Sunday, April 1, 2018

I've Always Loved You (1946), 6+ Color

A beautiful young concert pianist is torn between her attraction to her arrogant but brilliant maestro and her love for a farm boy she left back home.
1h 57min | Drama, Musical, Romance | 2 December 1946 | Color
Director: Frank Borzage
Stars: Philip Dorn, Catherine McLeod, Bill Carter, Maria Ouspenskaya, Felix Bressart.

https://www.imdb.com/title/tt0038629/
Watched online, good print.

14 classical pieces listed in Soundtracks; no idea which were played in full, or just a sample, or anything in between. I can tell you this: we get an overdose of Rachmaninoff's Piano Concerto No. 2 in C Minor. And every time is starts, I think of Marilyn Monroe and Tom Ewell in The Seven Year Itch ('55). 

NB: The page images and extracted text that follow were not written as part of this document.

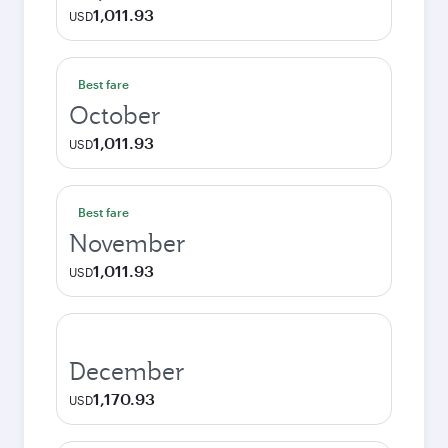
1,011.93
USD
Best fare
October
1,011.93
USD
Best fare
November
1,011.93
USD
December
1,170.93
USD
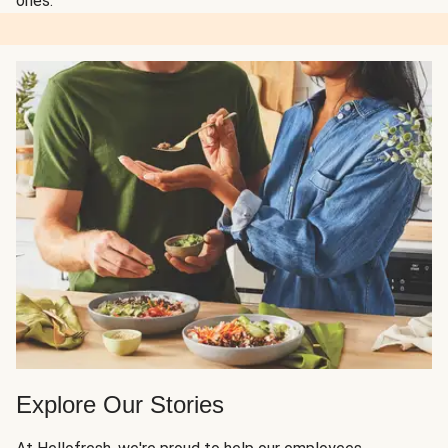
ones.
Explore Our Stories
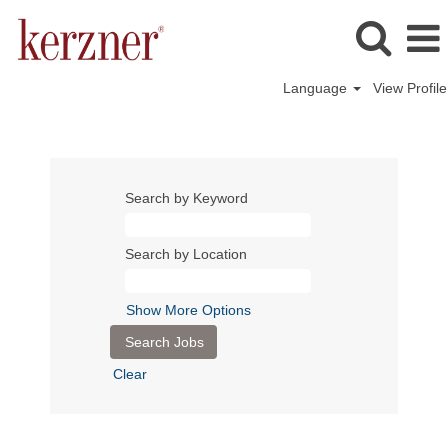
Language
View Profile
Search by Keyword
Search by Location
Show More Options
Clear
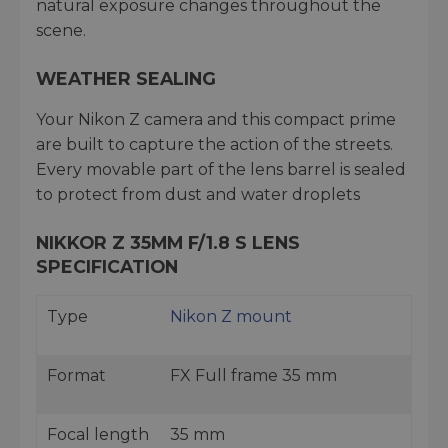
natural exposure changes throughout the
scene.
WEATHER SEALING
Your Nikon Z camera and this compact prime
are built to capture the action of the streets.
Every movable part of the lens barrel is sealed
to protect from dust and water droplets
NIKKOR Z 35MM F/1.8 S LENS
SPECIFICATION
Type
Nikon Z mount
Format
FX Full frame 35 mm
Focal length
35 mm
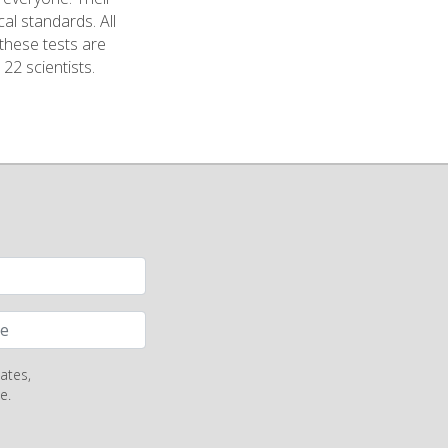
cal standards. All
 these tests are
 22 scientists.
ates,
e.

I like MO very, very much. The last time I mentioned her, my complaint was that she was gone from the story too soon. She's around for a lot of this one. She makes only 2 more films after this, and dies in '49 at age 73.

PD is good at being the arrogant master teacher, but I think his conducting was poor: arms moving too broadly when the music was quiet. His role had him say something like "Music is not woman. Music is man." This leads me to ask why he would invest years in a solo woman student. Spoiler: he retracts his assertion at the end of the movie.

Only 9 of the last 250 musicals have been from Republic. I think this is the first one in color. And it's really Technicolor, with Natalie Kalmus as the required consultant.